Beverly Eckert had more reason than most Americans to seek justice for those responsible for the 9/11 attacks. And she felt strongly that terrorism suspects should be tried on U.S. soil rather than being held indefinitely at Guantanamo or put before military tribunals. So she was a strong supporter of President Obama's call to close Guantanamo and try the suspects in U.S. courts. But his plans gradually unravelled, as shown in a lengthy analysis in the Washington Post. In short, the plan was not presented effectively to the public, and efforts to counteract strong congressional opposition failed because the White House did not have a strong, coherent, and convincing game plan. When Congress fought the closure, the White House blinked.

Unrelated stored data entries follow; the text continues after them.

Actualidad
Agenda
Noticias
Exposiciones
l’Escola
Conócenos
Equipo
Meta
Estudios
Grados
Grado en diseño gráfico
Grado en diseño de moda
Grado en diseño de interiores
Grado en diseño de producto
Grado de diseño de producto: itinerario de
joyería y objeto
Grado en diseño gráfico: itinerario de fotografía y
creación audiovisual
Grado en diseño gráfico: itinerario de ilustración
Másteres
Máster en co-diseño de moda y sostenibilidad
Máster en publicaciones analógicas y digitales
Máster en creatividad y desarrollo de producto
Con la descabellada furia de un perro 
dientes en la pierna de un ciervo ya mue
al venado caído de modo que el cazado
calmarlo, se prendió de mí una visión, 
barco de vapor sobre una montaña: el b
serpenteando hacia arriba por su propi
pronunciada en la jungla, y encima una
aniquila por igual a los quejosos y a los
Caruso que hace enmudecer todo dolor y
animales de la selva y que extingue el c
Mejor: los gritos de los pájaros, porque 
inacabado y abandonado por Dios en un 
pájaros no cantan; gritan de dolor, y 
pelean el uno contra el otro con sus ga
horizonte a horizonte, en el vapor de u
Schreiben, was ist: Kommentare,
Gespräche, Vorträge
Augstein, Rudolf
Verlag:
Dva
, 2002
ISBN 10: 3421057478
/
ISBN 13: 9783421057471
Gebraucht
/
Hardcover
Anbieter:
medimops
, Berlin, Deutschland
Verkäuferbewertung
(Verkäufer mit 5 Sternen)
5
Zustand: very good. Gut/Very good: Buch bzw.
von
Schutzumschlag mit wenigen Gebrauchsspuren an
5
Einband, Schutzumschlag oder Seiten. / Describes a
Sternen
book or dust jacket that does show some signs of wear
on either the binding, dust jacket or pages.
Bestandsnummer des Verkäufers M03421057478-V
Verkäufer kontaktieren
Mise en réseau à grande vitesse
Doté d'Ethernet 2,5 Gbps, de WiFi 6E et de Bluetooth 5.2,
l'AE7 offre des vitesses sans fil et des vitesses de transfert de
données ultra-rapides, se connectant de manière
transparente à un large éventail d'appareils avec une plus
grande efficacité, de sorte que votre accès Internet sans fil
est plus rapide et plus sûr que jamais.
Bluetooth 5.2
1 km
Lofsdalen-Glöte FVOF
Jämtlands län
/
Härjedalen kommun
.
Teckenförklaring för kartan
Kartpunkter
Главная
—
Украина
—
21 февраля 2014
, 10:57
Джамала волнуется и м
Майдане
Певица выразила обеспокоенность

Beverly Eckert and her colleagues learned quickly how to win in Washington: know your subject; hone your message; build durable coalitions; and never ever back down.

14 April 2011

Arnold Korotkin's 9/11 List-Serv: A one-man news service for the community


One of the most powerful tools wielded by Beverly Eckert and the other 9/11 activists was information. They learned early on that half the battle against entrenched interests like the Congress, the Pentagon, the airlines, and the Port Authority of New York & New Jersey was mastering all the facts.

Enter Arnold Korotkin, a sociology professor from Little Falls, New Jersey. A profile of Korotkin on baristanet.com sums up his work:
Korotkin’s work with the 9/11 community began when he was Director of Community Building for the United Way. His goal was to reach out to families that had lost loved ones as a result of the terrorist attack. “I quickly realized that many 9/11 families had ceased reading, listening to and/or reading the news,” explained Korotkin. “I began the 9/11 List-serv to provide family members access to news and relevant information about services and resources.”
Beverly and other 9/11 activists subscribed to the 9/11 List-Serv, and it provided a crucial source of articles and other information about issues they were working on. In addition, Korotkin distributed announcements, press releases and other materials produced by the family members and other 9/11 groups. It was a two-way channel of crucial 9/11 information.

I recently posted a request on the list serv for information about Beverly from people who knew her. Arnie was among those who wrote back, eager to express his admiration for Beverly, whom he first met when she testified before the 9/11 Commission at its raucous and controversial New York City hearing.
In the years that followed this first meeting, Beverly and I - in conversations and over coffee - would discuss myriad topics including where we were in the 60's, and to my surprise Beverly revealed that she made pottery in her "hippie days" - perhaps this was a way for her to express her warmth and compassion!

I was always impressed by Beverly's warmth, compassion and commitment. She was a friend who was taken from us too soon and her memory and dedication to 9/11 issues lives on!

08 April 2011

anthonytoth.com goes live

I have set up a web site containing information about me, my work, and this book project. There is a brief biography of Beverly Eckert, as well as a summary of No Truer Hearts. There are also pages about my journalistic and academic experience. Thanks for visiting!